Saskatchewan Premier Brad Wall is criticizing the federal governments’ announcement of a national carbon price on Monday.
In a written statement, Wall says “the level of disrespect shown by the Prime Minister and his government today is stunning.”
The tax will be $10 a tonne in 2018 and will rise by $10 per year until it reaches $50 a tonne in 2022.
Prime Minister Justin Trudeau gave the provinces two options: impose their own direct price on carbon that meets or exceeds the national floor price or set up a cap and trade system.
If a province or territory does not implement one of those options, the government will implement a price in that area.
The announcement came as provincial environment ministers were meeting in Montreal with federal Environment Minister Catherine McKenna to try and reach an agreement over carbon pricing.
Saskatchewan and the three northern territories are opposed to carbon pricing.
Here is Premier Brad Wall’s full statement:
“I cannot believe that while the country’s environment ministers were meeting on a so-called collaborative climate change plan, the Prime Minister stood in the House of Commons and announced a carbon tax unilaterally.
This meeting is not worth the CO2 emissions it took for environment ministers to get there.
The level of disrespect shown by the Prime Minister and his government today is stunning. This is a betrayal of the statements made by the Prime Minister in Vancouver this March. And this new tax will damage our economy.
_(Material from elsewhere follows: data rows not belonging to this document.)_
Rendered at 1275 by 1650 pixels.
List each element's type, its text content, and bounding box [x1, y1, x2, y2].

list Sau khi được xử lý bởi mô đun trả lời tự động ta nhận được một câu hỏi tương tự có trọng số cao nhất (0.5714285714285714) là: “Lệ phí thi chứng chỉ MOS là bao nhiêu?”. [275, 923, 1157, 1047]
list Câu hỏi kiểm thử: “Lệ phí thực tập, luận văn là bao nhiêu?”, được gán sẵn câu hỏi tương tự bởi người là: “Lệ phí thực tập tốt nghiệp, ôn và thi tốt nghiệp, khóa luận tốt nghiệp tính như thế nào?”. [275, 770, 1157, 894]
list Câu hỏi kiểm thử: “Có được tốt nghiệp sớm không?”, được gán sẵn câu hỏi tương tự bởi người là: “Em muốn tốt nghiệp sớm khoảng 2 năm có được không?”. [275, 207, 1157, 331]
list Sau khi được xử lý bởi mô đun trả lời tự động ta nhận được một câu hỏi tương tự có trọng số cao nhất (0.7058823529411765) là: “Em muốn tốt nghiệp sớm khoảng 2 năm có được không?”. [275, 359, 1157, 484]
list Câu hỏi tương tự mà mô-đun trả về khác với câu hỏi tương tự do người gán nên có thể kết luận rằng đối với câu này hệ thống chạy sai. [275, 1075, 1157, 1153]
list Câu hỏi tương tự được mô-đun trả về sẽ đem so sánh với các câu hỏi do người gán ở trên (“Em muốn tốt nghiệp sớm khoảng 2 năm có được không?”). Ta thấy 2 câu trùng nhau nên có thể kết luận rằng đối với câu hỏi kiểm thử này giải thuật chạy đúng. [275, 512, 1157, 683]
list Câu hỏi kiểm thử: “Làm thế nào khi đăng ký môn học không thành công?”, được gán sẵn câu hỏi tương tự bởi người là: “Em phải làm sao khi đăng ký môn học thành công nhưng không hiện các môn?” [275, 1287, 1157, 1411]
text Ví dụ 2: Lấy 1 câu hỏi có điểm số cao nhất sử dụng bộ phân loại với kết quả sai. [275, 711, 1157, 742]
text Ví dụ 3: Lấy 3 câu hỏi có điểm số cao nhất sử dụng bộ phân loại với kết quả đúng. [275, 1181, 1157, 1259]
The bottom line is that the Saskatchewan economy – already hurting from a downturn in commodity prices – will be one of the hardest hit by a new federal carbon tax because of our trade-exposed resource industries. The carbon tax will siphon over $2.5 billion from Saskatchewan’s economy when fully implemented and make our province a less competitive place to do business. For example, we have no idea what the U.S. government will do when it comes to carbon pricing. Yet our federal government is ploughing ahead with a carbon tax apparently unconcerned about the potential impact on our energy industry, which competes with North Dakota, Texas and Oklahoma. It’s not difficult to foresee an exodus of oil rigs south of the border, and fewer people working in Saskatchewan’s already struggling oil and gas sector.
Saskatchewan industries will feel the impact. So, too, will Saskatchewan families. We estimate the carbon tax will cost the average family $1,250 a year. Our farm families will be among the hardest hit. The carbon tax will impede Saskatchewan’s continuing efforts to export high quality food products to global customers.
As I have said many times before, we are having the wrong conversation in Canada. The national focus on carbon pricing holds the lowest potential for reducing emissions, while potentially doing the greatest harm to the Canadian economy. We produce less than two percent of global GHG emissions. Whatever impact the federal carbon tax will have on Canada’s emissions, global GHG emissions will continue to rise because of the developing world’s reliance on coal-fired electricity. Canada can make an important contribution in the battle against climate change by developing made-in-Canada solutions in areas like power production, transportation, natural resource development, manufacturing and construction.
In the coming weeks, Saskatchewan will investigate all options to mitigate the impact of one of the largest national tax increases in Canadian history.”